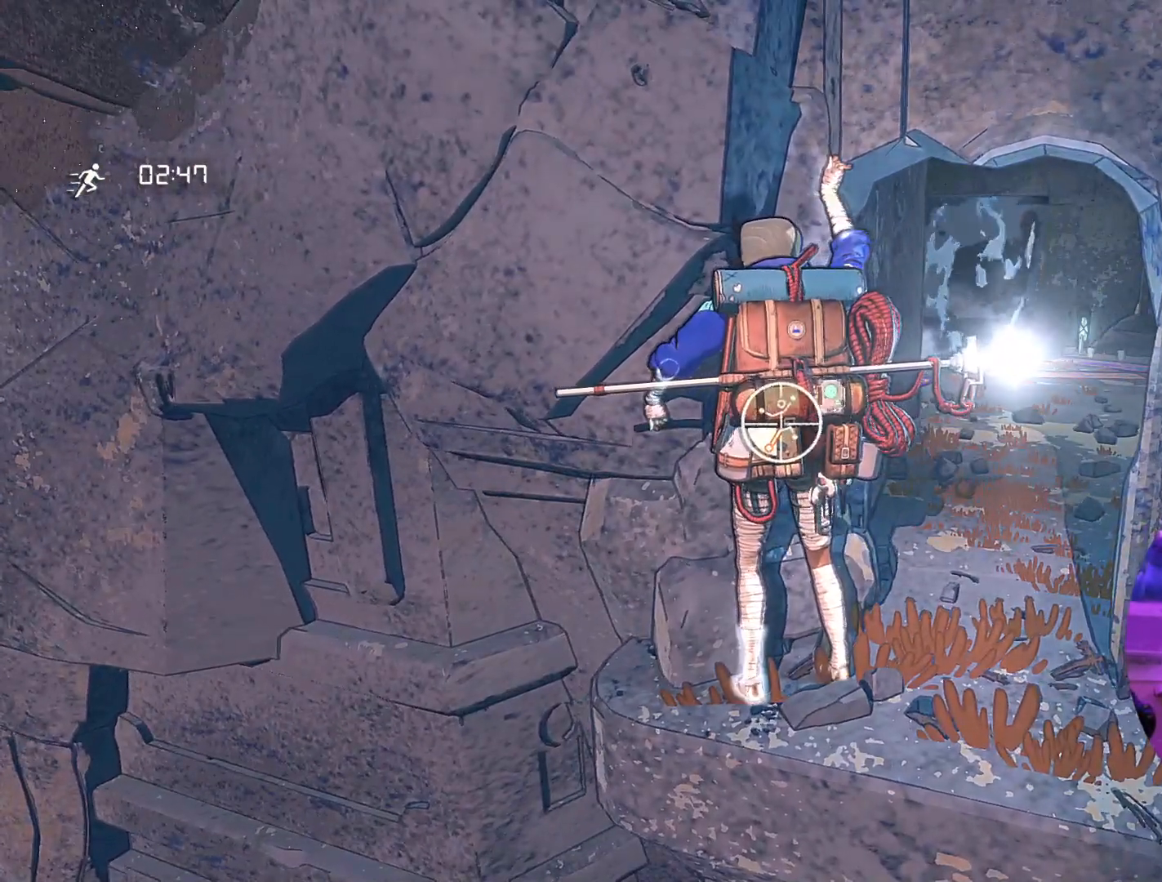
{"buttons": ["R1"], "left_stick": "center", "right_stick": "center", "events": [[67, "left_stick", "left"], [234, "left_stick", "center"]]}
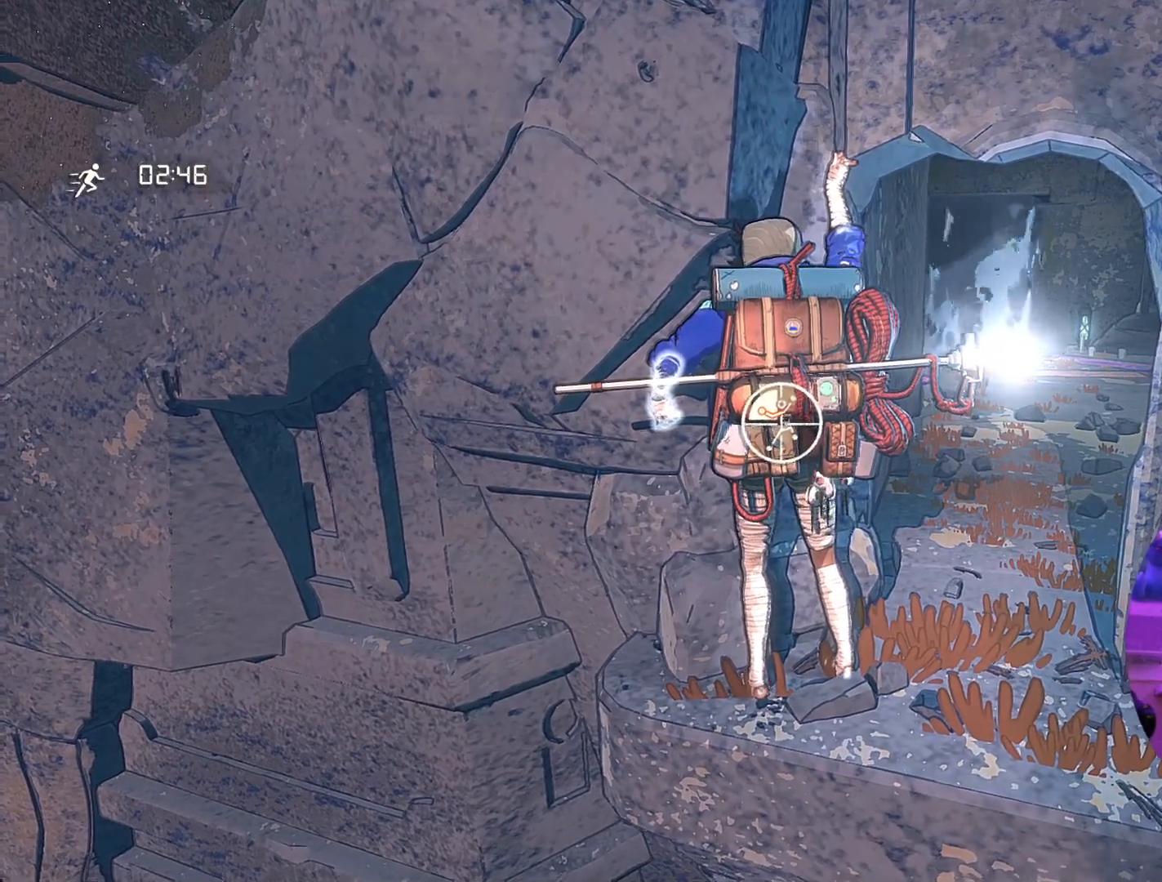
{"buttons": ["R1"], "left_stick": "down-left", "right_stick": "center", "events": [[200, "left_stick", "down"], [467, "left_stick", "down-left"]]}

---

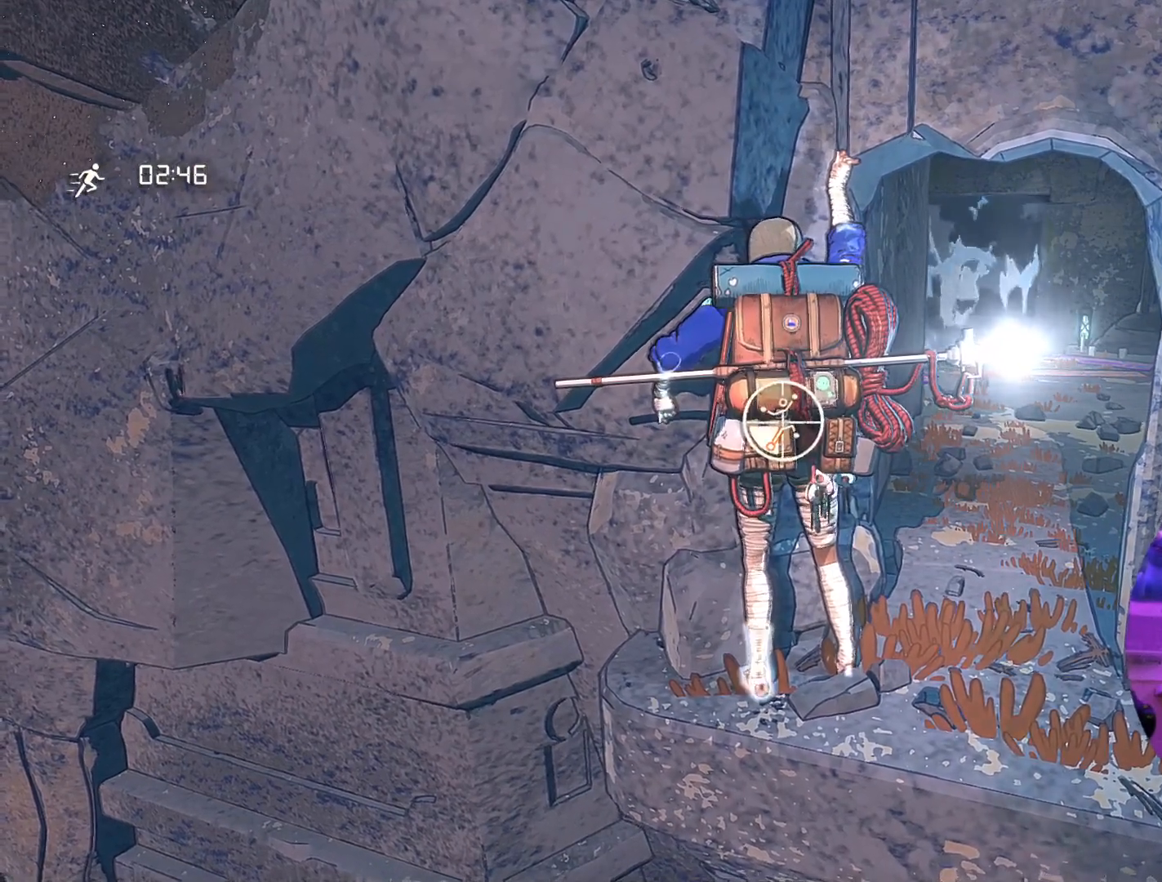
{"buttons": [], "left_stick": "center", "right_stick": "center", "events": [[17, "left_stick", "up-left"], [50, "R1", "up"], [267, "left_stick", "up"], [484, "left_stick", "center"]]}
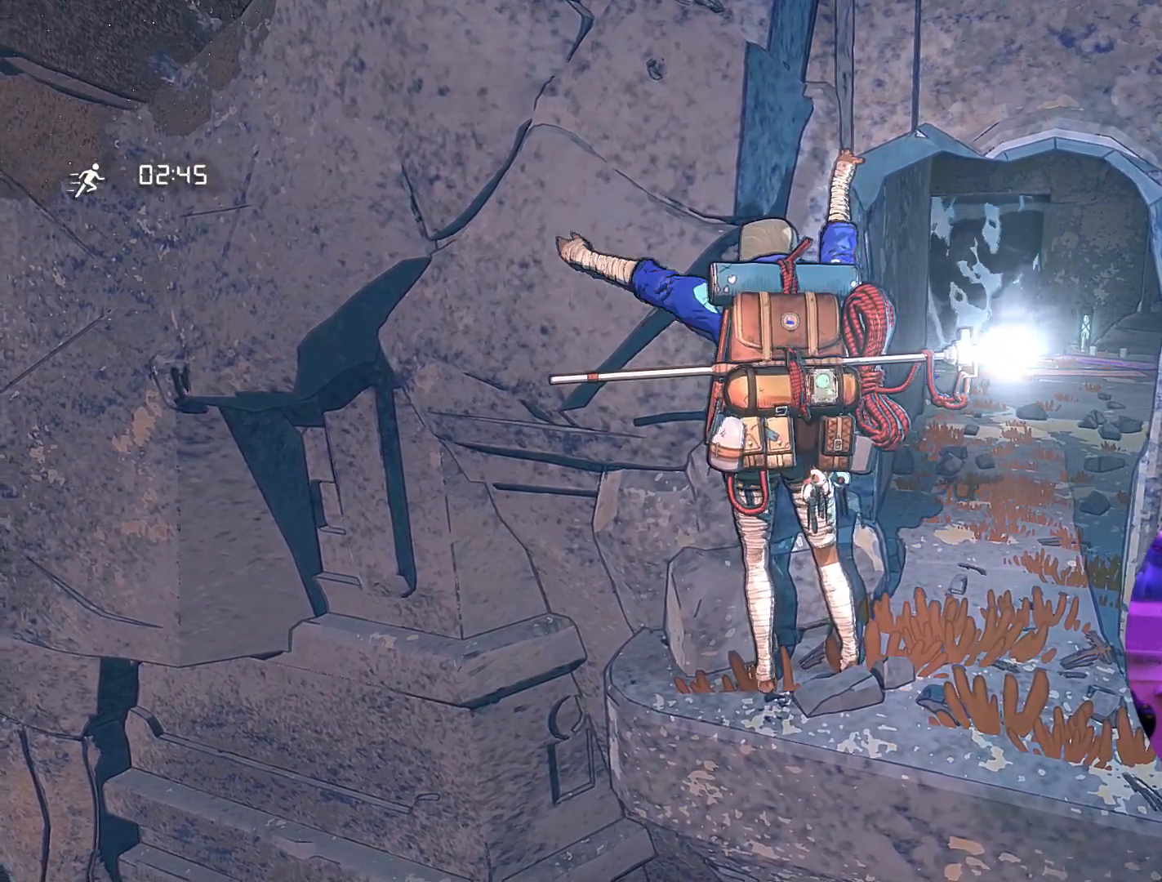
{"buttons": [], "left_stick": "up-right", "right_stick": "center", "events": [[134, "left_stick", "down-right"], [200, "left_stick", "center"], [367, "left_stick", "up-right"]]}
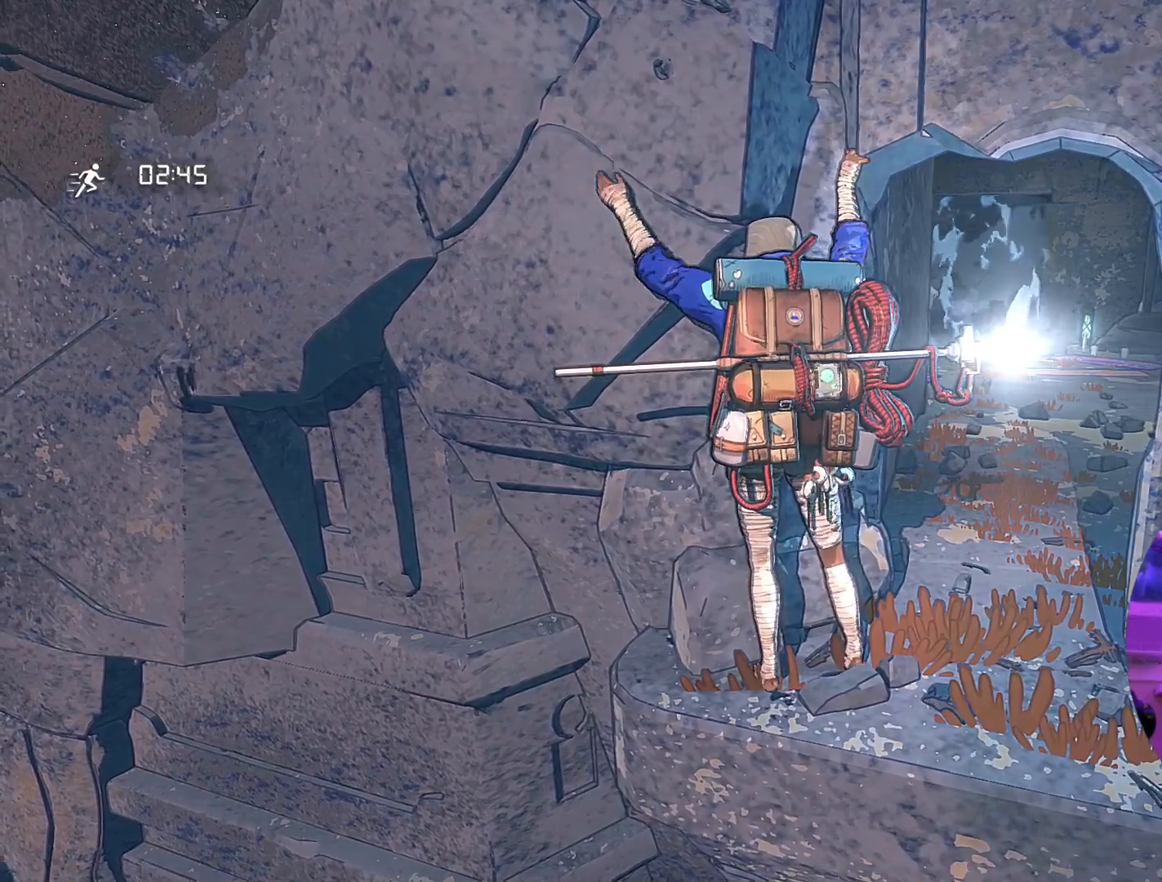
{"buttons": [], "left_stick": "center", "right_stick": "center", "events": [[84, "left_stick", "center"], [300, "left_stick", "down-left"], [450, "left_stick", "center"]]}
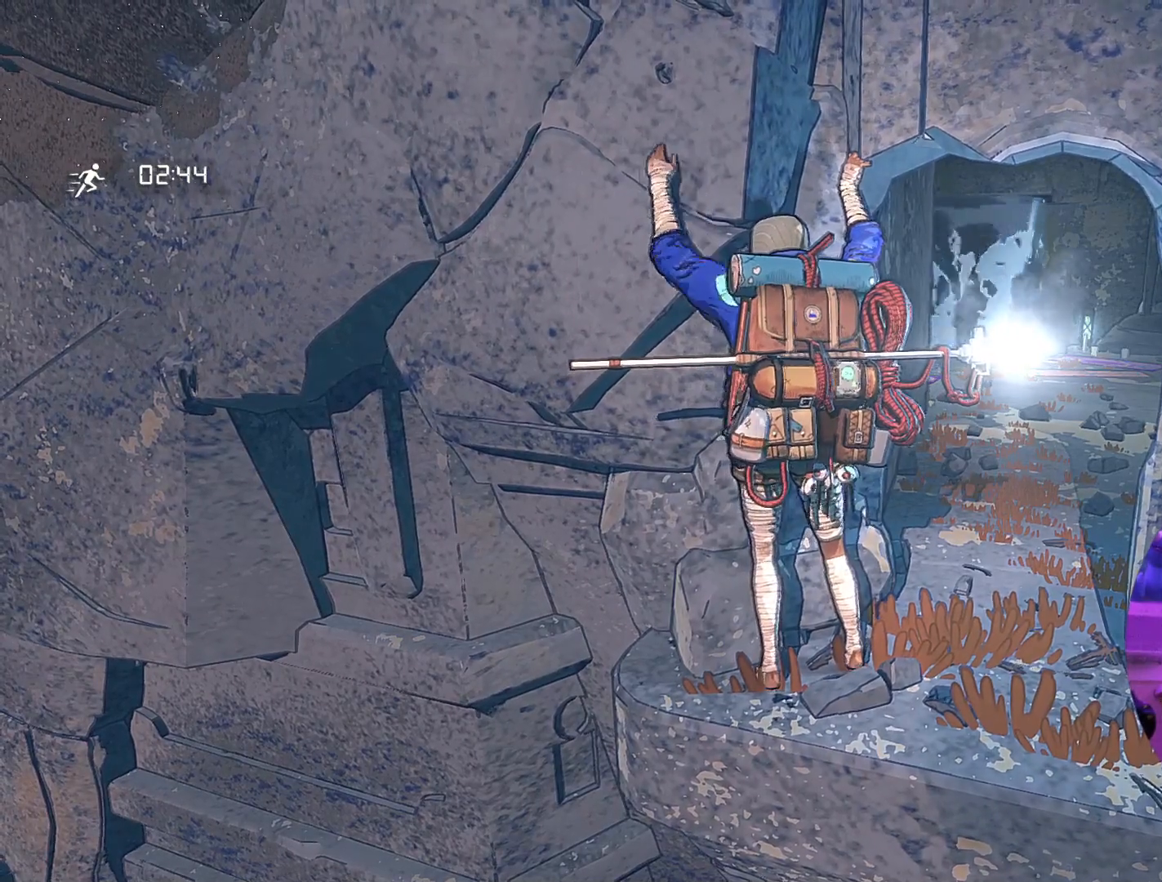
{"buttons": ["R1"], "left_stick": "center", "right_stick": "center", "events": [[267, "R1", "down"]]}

==

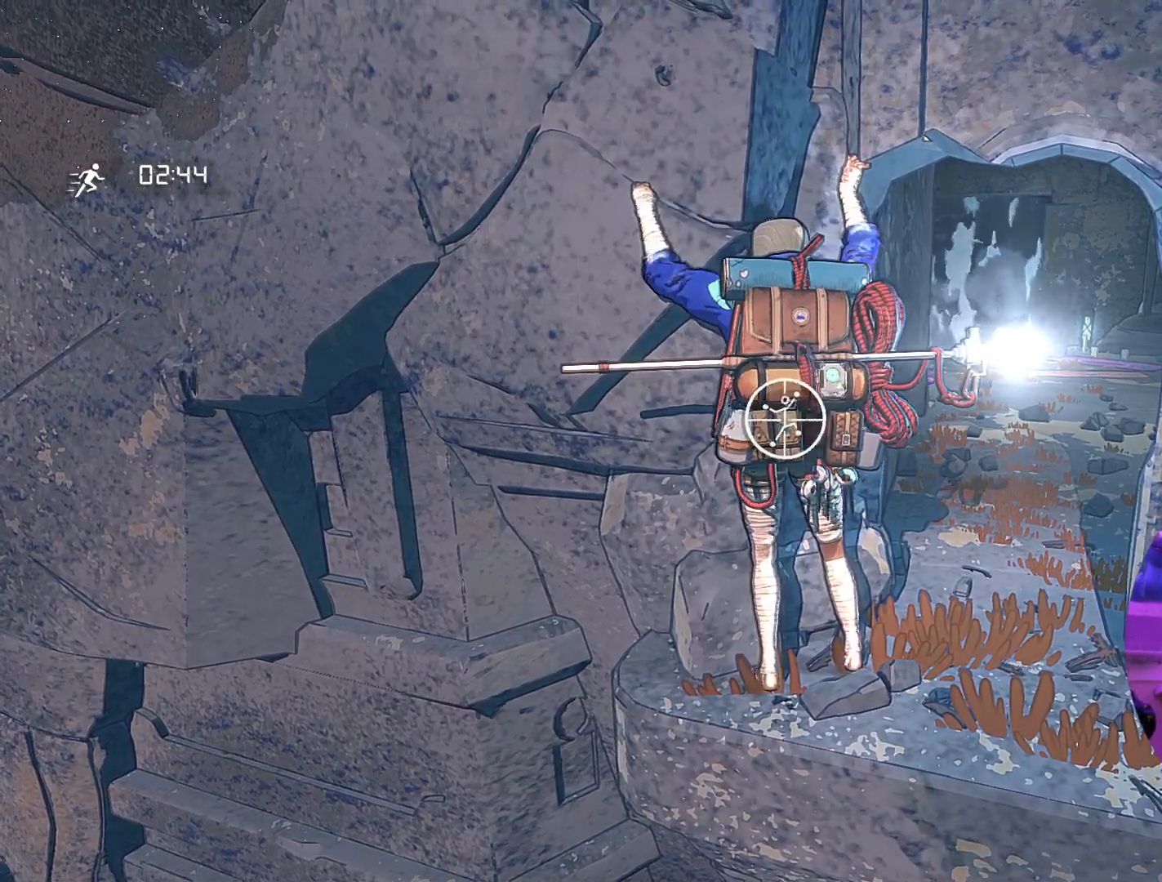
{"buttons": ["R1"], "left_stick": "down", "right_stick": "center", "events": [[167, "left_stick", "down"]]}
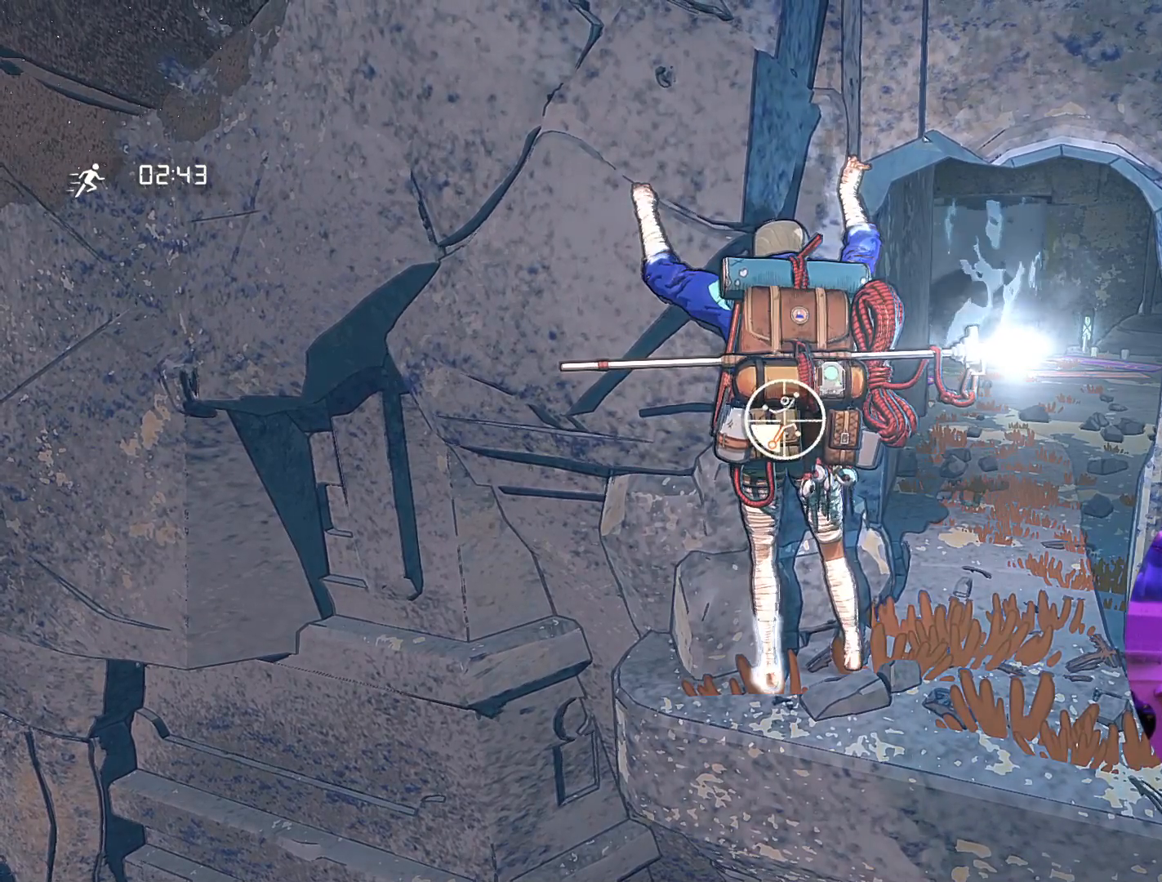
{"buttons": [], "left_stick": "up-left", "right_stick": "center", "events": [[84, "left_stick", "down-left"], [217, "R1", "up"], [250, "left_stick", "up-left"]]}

The problem:
Return each line of the material in which the string "down" can be found.

Your solution:
{"buttons": ["R1"], "left_stick": "down-left", "right_stick": "center", "events": [[200, "left_stick", "down"], [467, "left_stick", "down-left"]]}
{"buttons": [], "left_stick": "up-right", "right_stick": "center", "events": [[134, "left_stick", "down-right"], [200, "left_stick", "center"], [367, "left_stick", "up-right"]]}
{"buttons": [], "left_stick": "center", "right_stick": "center", "events": [[84, "left_stick", "center"], [300, "left_stick", "down-left"], [450, "left_stick", "center"]]}
{"buttons": ["R1"], "left_stick": "center", "right_stick": "center", "events": [[267, "R1", "down"]]}
{"buttons": ["R1"], "left_stick": "down", "right_stick": "center", "events": [[167, "left_stick", "down"]]}
{"buttons": [], "left_stick": "up-left", "right_stick": "center", "events": [[84, "left_stick", "down-left"], [217, "R1", "up"], [250, "left_stick", "up-left"]]}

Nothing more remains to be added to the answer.